Tasks for this exercise =>
1. In the post rating WS-* standards, what does WS-BPEL 2.0 still need added?
2. Reproduce the part of the post rating WS-* standards between "I blogged back" and "the technical standards.", inclusive.

Selected extract =>
Sunday, November 26, 2006

Rating WS-*

I blogged back in January on the lack of a WS-Contract, so I thought it was time to review the landscape and see what WS-* standards there are these days, and how much wasted effort there has been. I'm excluding all the vertical standards from this (like Translation Web Services et al) as they are addressing specific business problems and so at least its an attempt to work from a business perspective, the goal here is to look at the technical standards.

To this end I'm going to split the WS-* standards into five groups
  1. Good Idea - The standards that make sense and I can see being used
  2. Good Or Dumb - The standards that have potential to go either way
  3. DOA - The standards that have either died or shouldn't have been looked at
  4. Dangerous Idea - The standards that are down right dangerous and will cause more harm than good
  5. MIA - The standards that just don't exist, but which should
Good Idea
  • WSDL - Its the interface, its a good idea, and WSDL 2.0 has some decent extensions that will cause issues (callbacks) but are there for a decent reason
  • WS-Addressing - It was needed and it will help more complex deployments
  • WS-Policy - Great idea, shame its not being universally adopted elsewhere
  • WS-BPEL 2.0 - Just need that human workflow in there chaps
  • WSDM - Good idea, and it seems like the implementation might be on the way too.]
  • WS-RM - Reliability is a good idea
  • WS-Trust, WS-Security etc - Damn good idea to do this in a standardised way
  • WS-Federation - Federated things are good, centralised things are bad
Good Or Dumb
  • Semantic Web Services - Could very easily turn into intellectual masturbation and very little real world practicality. Could also be fronted by decent tools and provide a great way to add more formalism to a contract.
  • WS-Context - Looks like a good spec on paper, the devil in this one will be in the implementation, bit worried about the WS-CTX service which looks like a big central attempt to manage context, and the lack of reference to process standards such as WS-BPEL, could DOA in a year.
  • UDDI - Never realised its grand vision, sure its still going inside some decent products but it clearly isn't the standard it was cracked up to be
  • WSN - Web Service Notification, again its down to the implementations here, I haven't seen much out in the wild that indicates its going strong, even though its a 1.3 standard.
  • WSRF - Resource management, it sounds beguiling but I'd bet on this moving into Dangerous as product implementations start coming out and making resource state into some complex beast, they could however make it trivial and please the "stateless" invocation crews.

Stored data entries:

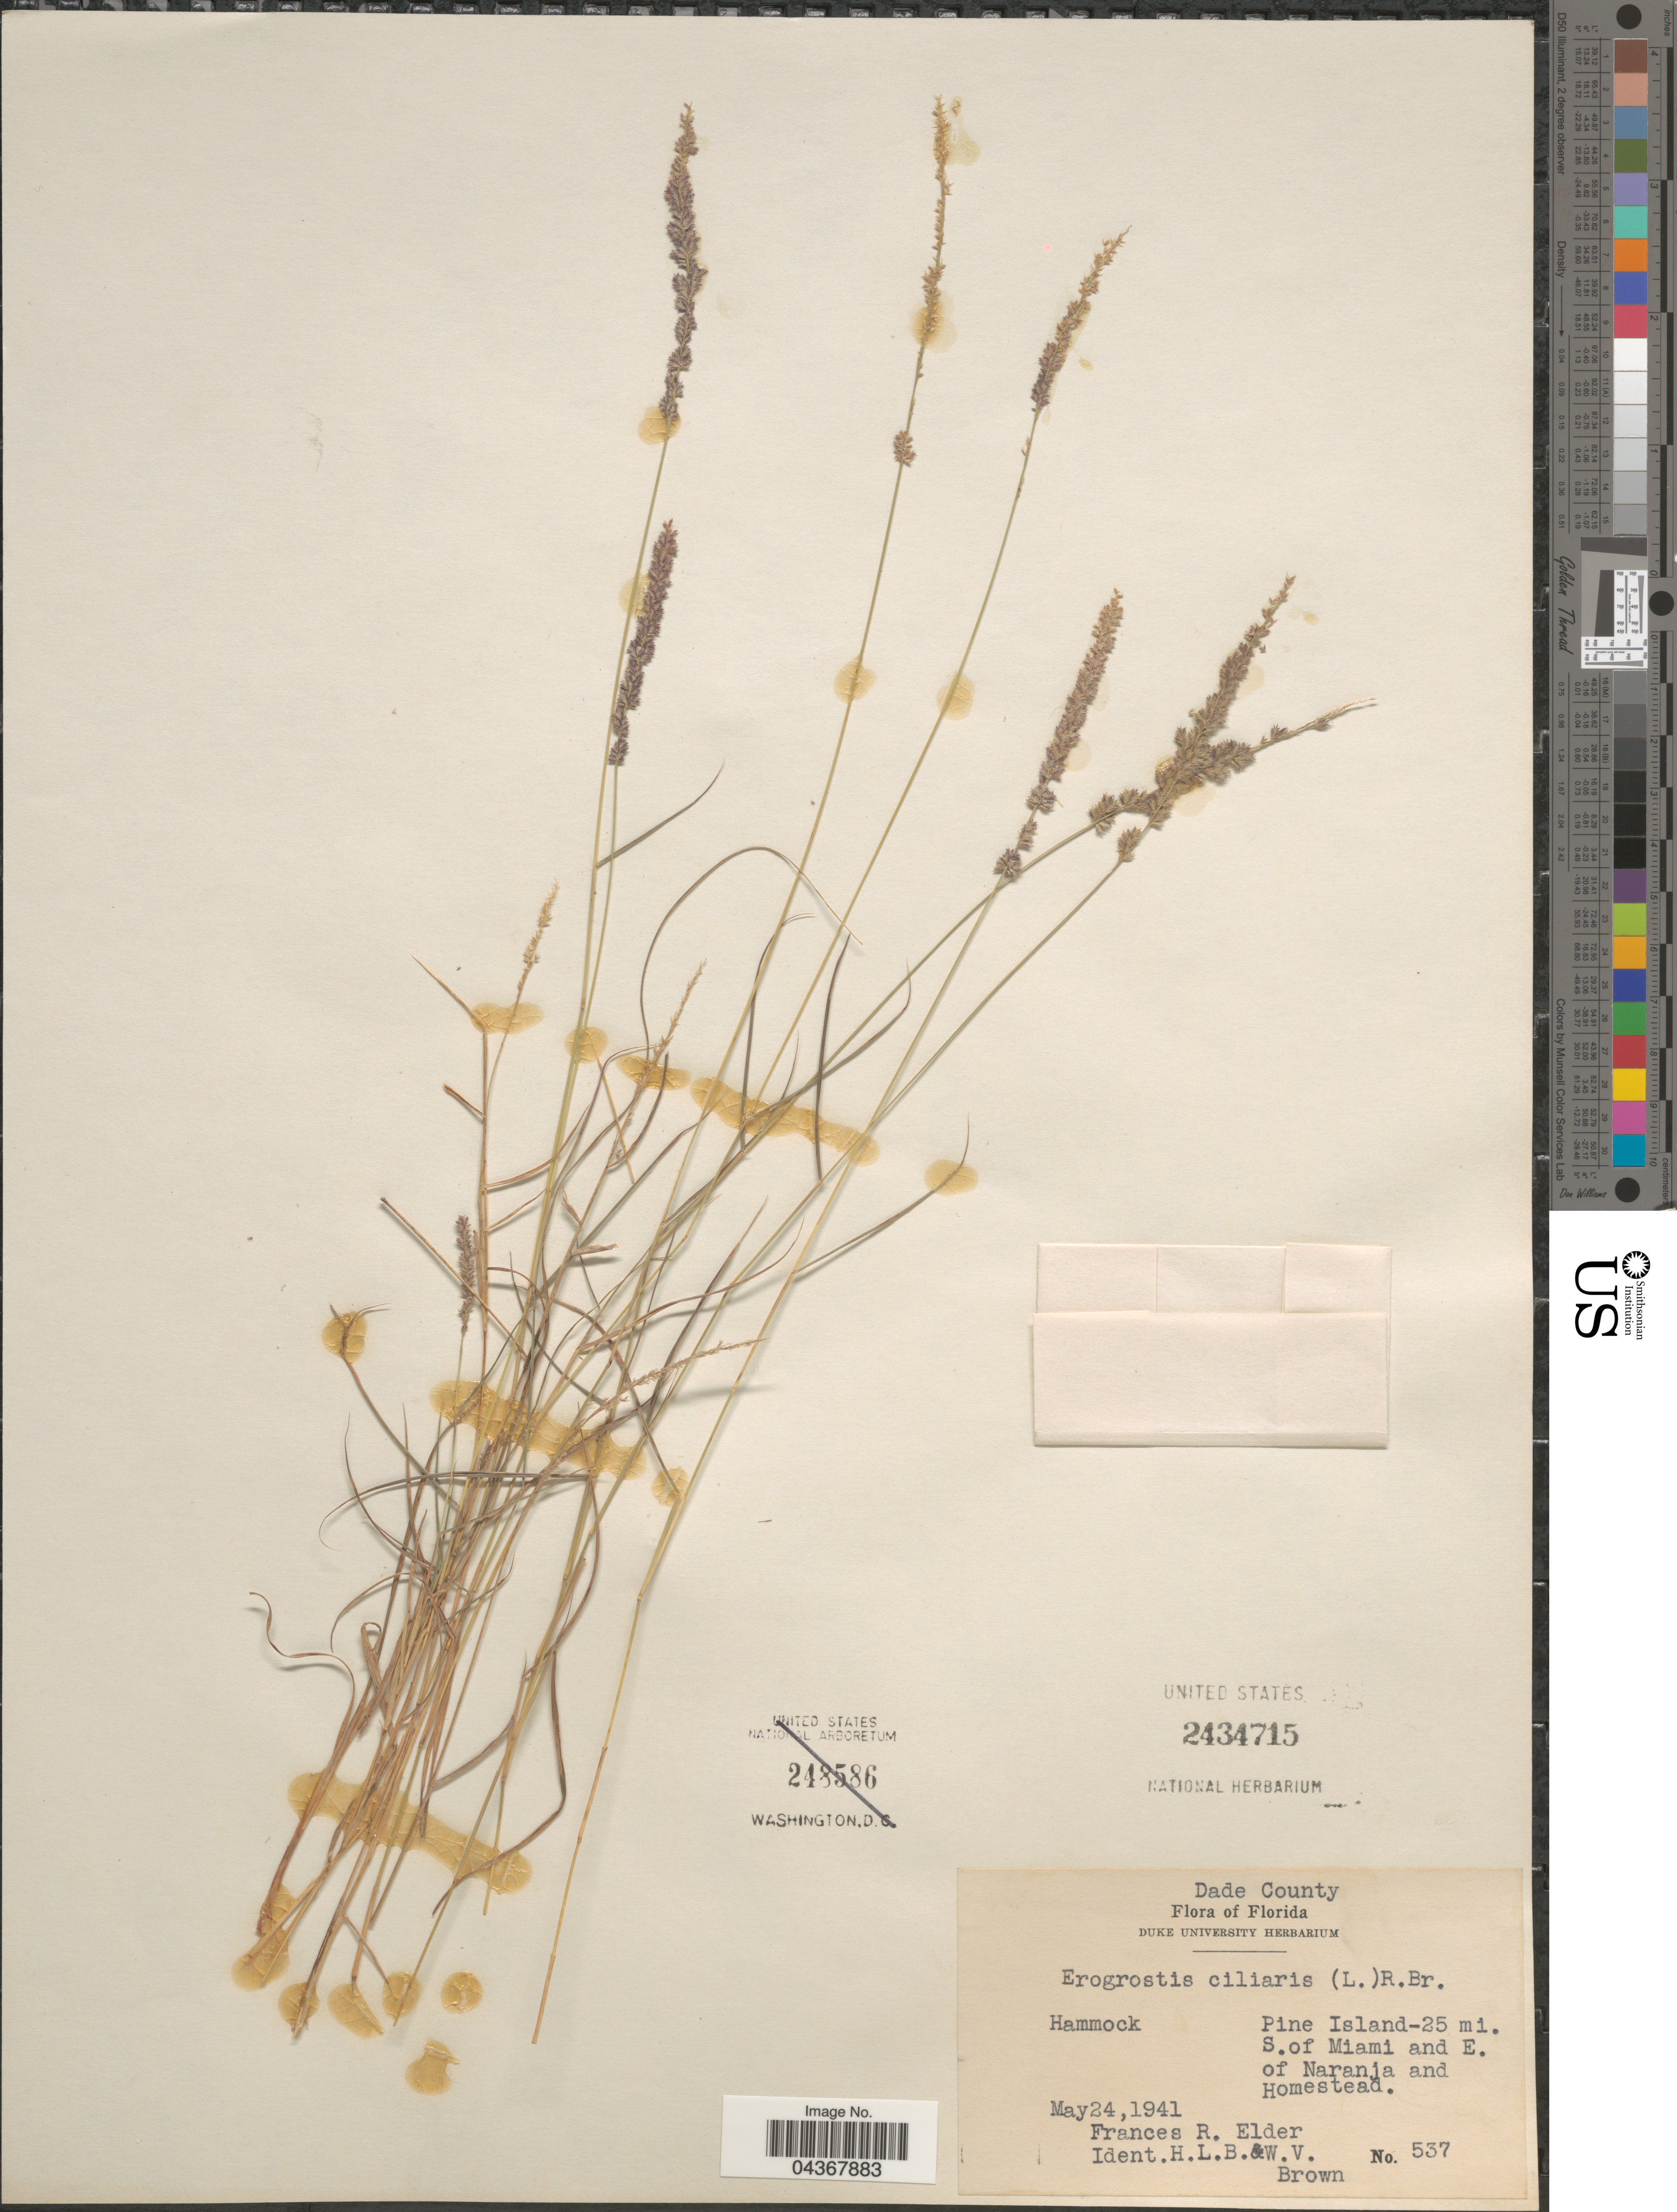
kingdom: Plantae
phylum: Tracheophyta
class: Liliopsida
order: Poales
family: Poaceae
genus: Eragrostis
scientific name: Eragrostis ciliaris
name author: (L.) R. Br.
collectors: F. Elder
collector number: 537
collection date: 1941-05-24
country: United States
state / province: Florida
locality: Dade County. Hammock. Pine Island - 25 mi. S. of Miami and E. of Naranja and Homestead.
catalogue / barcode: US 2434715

Answers below =>
1. Human workflow.

2.
I blogged back in January on the lack of a WS-Contract, so I thought it was time to review the landscape and see what WS-* standards there are these days, and how much wasted effort there has been. I'm excluding all the vertical standards from this (like Translation Web Services et al) as they are addressing specific business problems and so at least its an attempt to work from a business perspective, the goal here is to look at the technical standards.